- Promotional poster
- Date: July 13–15, 2001
- Venue: Seagate Convention Centre
- Locations: Toledo, Ohio, United States
- Previous event: 2000
- Next event: 2002
- Attendance: 6,600
- Organized by: Psychopathic Records
- Website: juggalogathering.com

= Gathering of the Juggalos 2001 =

2001 music festival organized by Psychopathic Records

The 2001 Gathering of the Juggalos (also known as The Gathering or GOTJ) was a music festival organized by Psychopathic Records, a record label owned by the Detroit-based horrorcore hip-hop duo, the Insane Clown Posse. The festival took place from July 13 to July 15, 2001 at the Seagate Convention Centre in Toledo, Ohio.

==Background==
The Gathering of the Juggalos was created in 1999 when Rob Bruce, also known by his stagename "Jumpsteady", organized an event for all Juggalos, a concept long talked about by Insane Clown Posse. The first Gathering took place in Novi, Michigan at the Novi Expo Center on July 21–22, 2000, with roughly 2,000 fans in attendance. The festival featured concert performances, autograph sessions, seminars, wrestling hosted by Juggalo Championshxt Wrestling (JCW), tattooing, a haunted house, video games, contests, an ICP memorabilia museum and more. The second Gathering was announced in early 2001 with one of the first performers on the lineup announced being the Three Six Mafia.

==Performer lineup==
The lineup for the 2001 Gathering of the Juggalos consisted of several notable names including Psychopathic Records-signed artists Three Six Mafia, Blaze Ya Dead Homie, supergroups Dark Lotus and Psychopathic Rydas, Grammy Award-winning rapper Vanilla Ice, and Croatian rapper Marz. The event was headlined by the Insane Clown Posse. The Suicide Machines were initially scheduled to perform but they were absent from the show. 3rd Strike, a California-based nu metal band took the Suicide Machines' place.

===Main stage===

| Friday (July 13) | Saturday (July 14) | Sunday (July 15) |
|---|---|---|
| Myzery; Twiztid; 3rd Strike; Organ Grinders; | Marz; Blaze Ya Dead Homie; Bone Thugs-N-Harmony; Dark Lotus; | Vanilla Ice; Psychopathic Rydas; Three Six Mafia; Insane Clown Posse; |

==Professional wrestling production==

===Storylines===
JCW's Gathering of the Juggalos events featured professional wrestling matches that involves different wrestlers from pre-existing scripted feuds and storylines. Wrestlers portrayed villains, heroes, or less distinguishable characters in scripted events that built tension and culminated in a wrestling match or series of matches. Storylines were produced on Juggalo Championshxt Wrestling's various events.

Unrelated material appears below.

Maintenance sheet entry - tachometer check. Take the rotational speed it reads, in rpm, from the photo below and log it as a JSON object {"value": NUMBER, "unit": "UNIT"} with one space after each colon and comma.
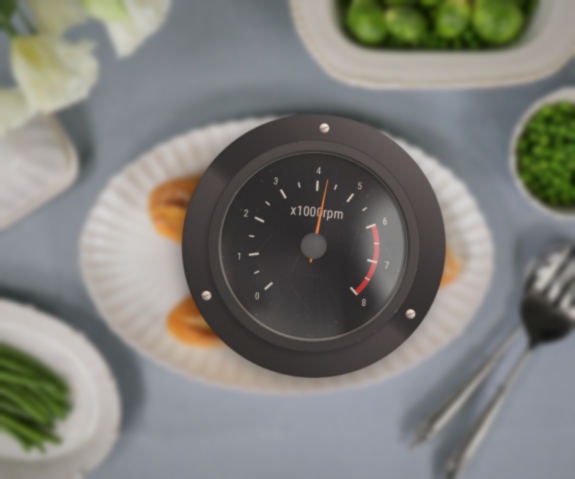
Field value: {"value": 4250, "unit": "rpm"}
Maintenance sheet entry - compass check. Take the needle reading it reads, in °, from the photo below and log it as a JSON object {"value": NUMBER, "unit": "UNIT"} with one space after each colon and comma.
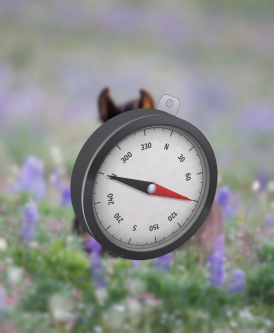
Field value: {"value": 90, "unit": "°"}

==Professional wrestling results==

Night 1 - July 14, 2001
| No. | Results | Stipulations |
|---|---|---|
| 1 | The Rainbow Coalition (Bob and Neil) defeated The Insane Clown Posse (Shaggy 2 Dope and Violent J) | Tag team match for the JCW Tag Team Championship |
| 2 | Sabu won a battle royal | Battle royal for the vacant JCW Heavyweight Championship |

Night 2 - July 15, 2001
| No. | Results | Stipulations |
| 1 | Shaggy 2 Dope defeated Breyer Wellington | Singles match |
| 2 | Greg Valentine vs. The Rude Boy ended in a no contest | Dog collar match |
| 3 | The Insane Clown Posse (Shaggy 2 Dope and Violent J) defeated The Rainbow Coalition (Bob and Neil) (c) | Tag team match for the JCW Tag Team Championship |
| 4 | Vampiro defeated Sabu (c) | Singles match for the JCW Heavyweight Championship |
| (c) | – the champion(s) heading into the match |

==Aftermath==
The festival came to a close when the Toledo Police Department cut the Insane Clown Posse's concert at the festival short before the half-way point of their set. The fans destroyed the set and police had arrested 30 attendees in total for various crimes including disorderly conduct, alleged sexual assault, destruction of property, vandalism, and punching a police horse according to Sgt. Richard Murphy. During the festival, numerous musicians signed to Psychopathic Records got involved in a large-scale brawl at a hotel adjacent to the Seagate Convention Centre, resulting in numerous arrests, however, police were unable to provide details in regards to the brawl.